Sounds like your brakes are playing hard to get-firm one minute, ghosting the next. Classic intermittent haunt, and yeah, your knock-back theory smells right; single-piston floats are forgiving until they’re not.
1) Textbook? Close enough. Driveway zip-tie trick works for spotting runout wobble-clamp it tight to the knuckle, spin the wheel by hand, and eyeball any gap dance. For rotor vs. hub: mark both, flip the rotor 180°, and test drive. If the mush follows the rotor, it’s warped; if it sticks to the wheel position, hub’s the villain.
2) Trapped ABS air would be more consistently squishy, not just post-jolt. Your double-bleed with scanner rules that out unless the HCU’s got a secret compartment.
3) Collapsed hose? Nah, that’d drag or pull like a bad date, not this selective sink.
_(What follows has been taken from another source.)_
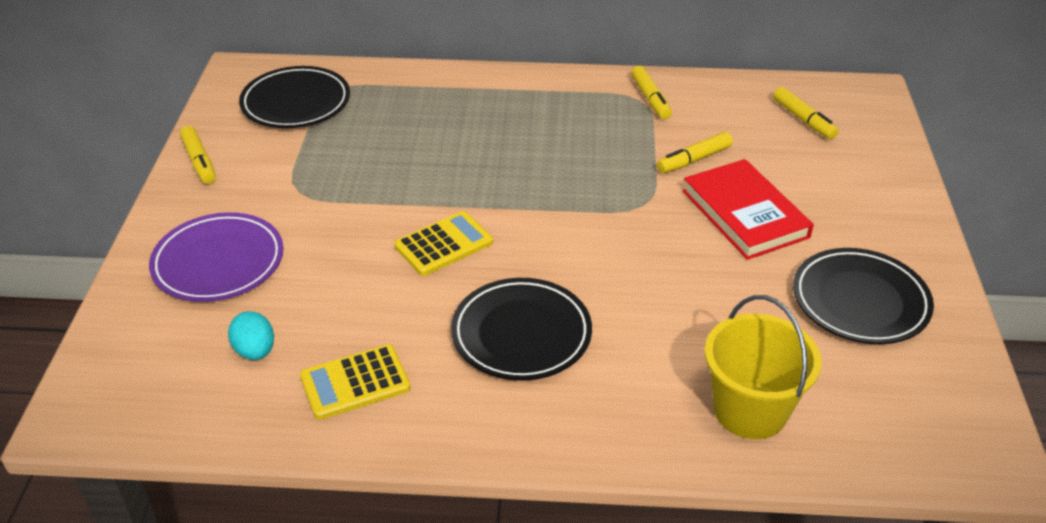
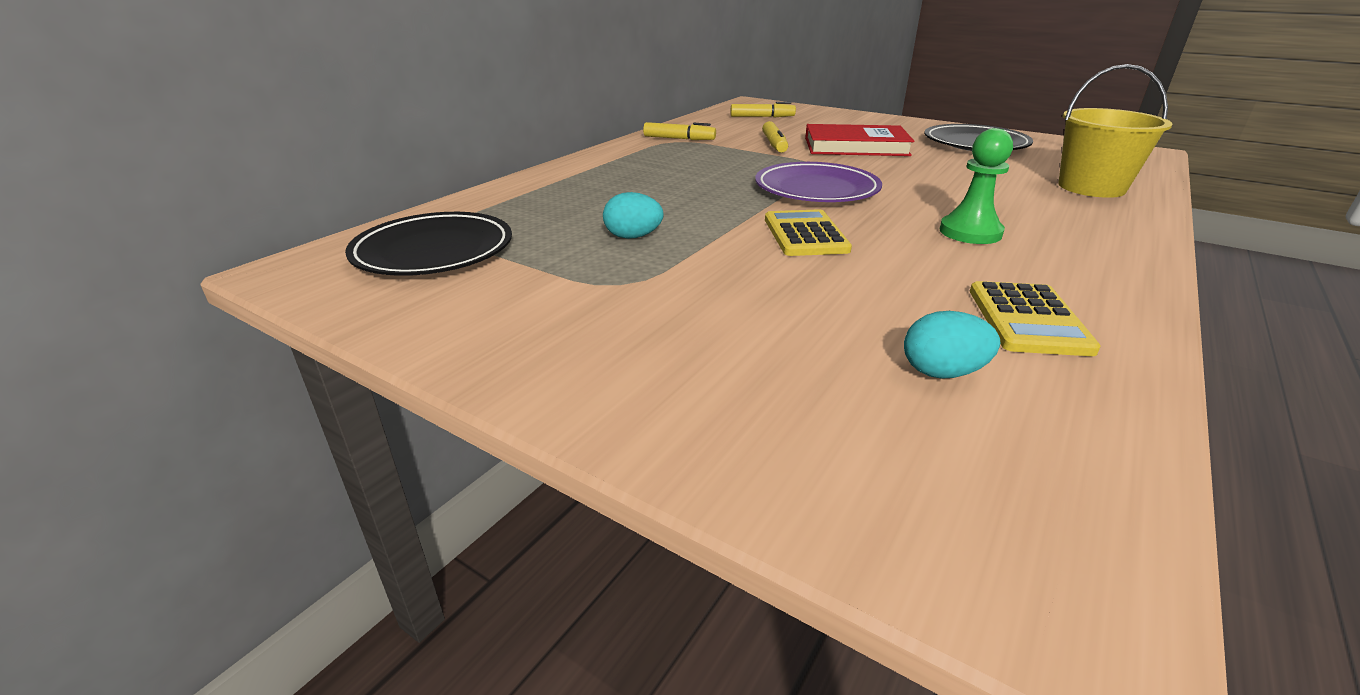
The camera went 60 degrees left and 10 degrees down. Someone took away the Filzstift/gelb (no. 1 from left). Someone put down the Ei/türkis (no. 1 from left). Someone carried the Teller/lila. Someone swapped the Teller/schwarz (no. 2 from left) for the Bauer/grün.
Hoses usually weep externally before going full balloon.
4) Low-drag calipers amplify knock-back with even minor runout-aim for under 0.002″ total indicated runout (TIR) to keep it chill. Anything over 0.005″ and you’re chasing ghosts.
5) Hub first: zip-tie pointer on a straightedge against the hub flange, spin and measure variance with feeler gauges. Then bolt on rotor and repeat-difference is your runout. Shims are a cheap band-aid if hub’s off by a thou; don’t hub-swap unless it’s >0.003″ or gritty.
6) Axle nuts love to loosen on unit bearings-re-torque to spec (usually 150-200 ft-lbs, check your FSM) before blaming the bearing. It’s 10 minutes and often the free fix.
Bonus: Rear drums out of whack would mush consistently or lock up in reverse, not this bump-triggered nonsense. Adjust ’em anyway; it’s like flossing-easy and prevents bigger drama.
Not saying skip the bearings, but chase runout first. Saved me from a $500 wild goose chase once. What’s the mileage on those hubs?